Building a processor with possibly thousands of cores where all cores have an equal length connection for fast communication and synchronization is not viable. Either the processor size would have to grow exponentially with the number of cores or the all-to-all communication speed would decrease so much that computations on the processor would be impractical. Therefore, the communication and synchronization of threads has to be limited to sizes manageable by real hardware.

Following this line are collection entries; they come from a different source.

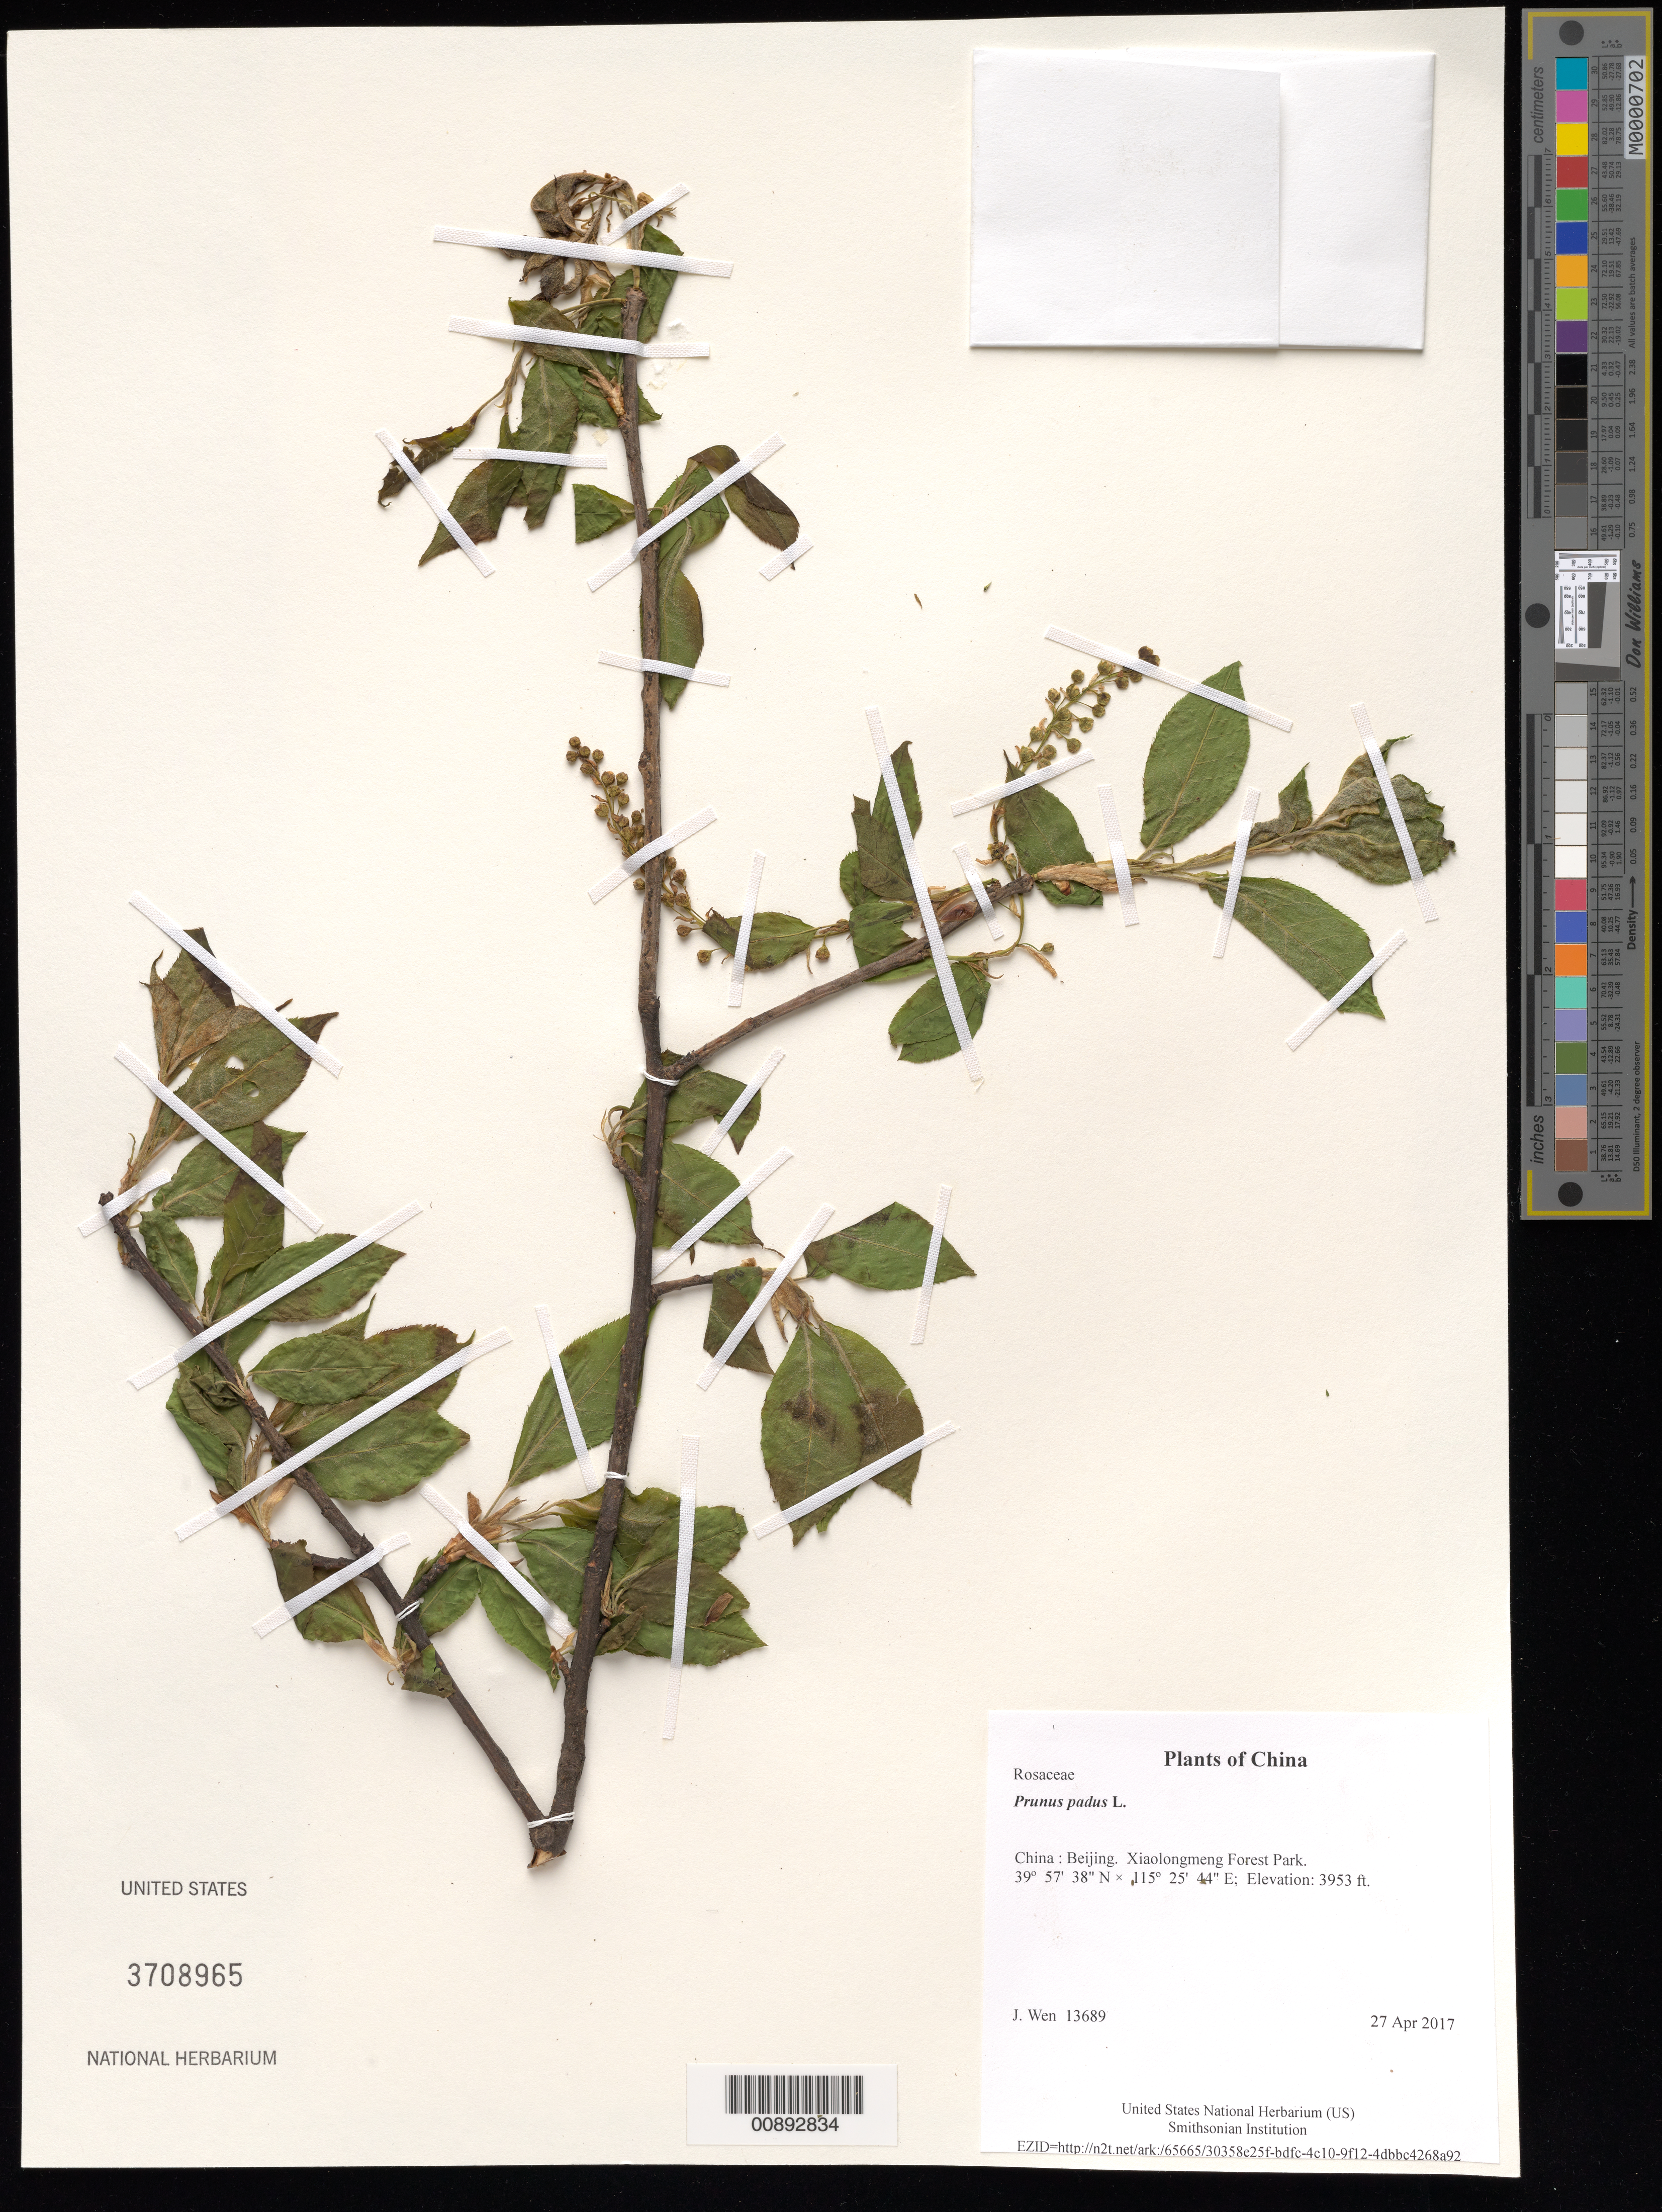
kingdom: Plantae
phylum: Tracheophyta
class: Magnoliopsida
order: Rosales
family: Rosaceae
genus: Prunus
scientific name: Prunus padus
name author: L.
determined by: Wen, Jun, (BOT), Smithsonian Institution - National Museum of Natural History (UNITED STATES)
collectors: J. Wen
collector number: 13689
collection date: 2017-04-27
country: China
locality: Beijing. Xiaolongmeng Forest Park.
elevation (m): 1205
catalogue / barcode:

Figure ref{fig:block} depicts the solution of introducing a new hierarchy level in the abstraction. A hypothetical processor is allowed to provide synchronization and fast communication within blocks of threads but is not required to provide synchronization across blocks. The whole grid is subdivided into equal sized blocks with a fast but small shared memory. Current accelerator abstractions (CUDA and OpenCL) only support equal sized blocks. This restriction could possibly be lifted to support future accelerators with heterogeneous block sizes.

../../_images/block.png

There is another reason why independent blocks are necessary. Threads that can communicate and synchronize require either a one-to-one mapping of threads to cores, which is impossible because the number of data elements is theoretically unlimited, or at least a space to store the state of each thread. Even old single core CPUs were able to execute many communicating and synchronizing threads by using cooperative or preemptive multitasking. Therefore, one might think that a single core would be enough to execute all the data parallel threads. But the problem is that even storing the set of registers and local data of all the possible millions of threads of a task grid is not always viable. The blocking scheme solves this by enabling fast interaction of threads on a local scale but additionally removes the necessity to store the state of all threads in the grid at once because only threads within a block must be executed in parallel. Within a block of cores there still has to be enough memory to store all registers of all contained threads. The independence of blocks allows applications to scale well across diverse devices. As can be seen in the following figure, the accelerator can assign blocks of the task grid to blocks of cores in arbitrary order depending on availability and workload.

../../_images/block_scale.png

Shared Memory

Each block has its own shared memory. This memory can only be accessed explicitly by threads within the same block and gets discarded after the complete block finished its calculation. This memory is typically very fast but also very small. No variables are shared between kernels by default.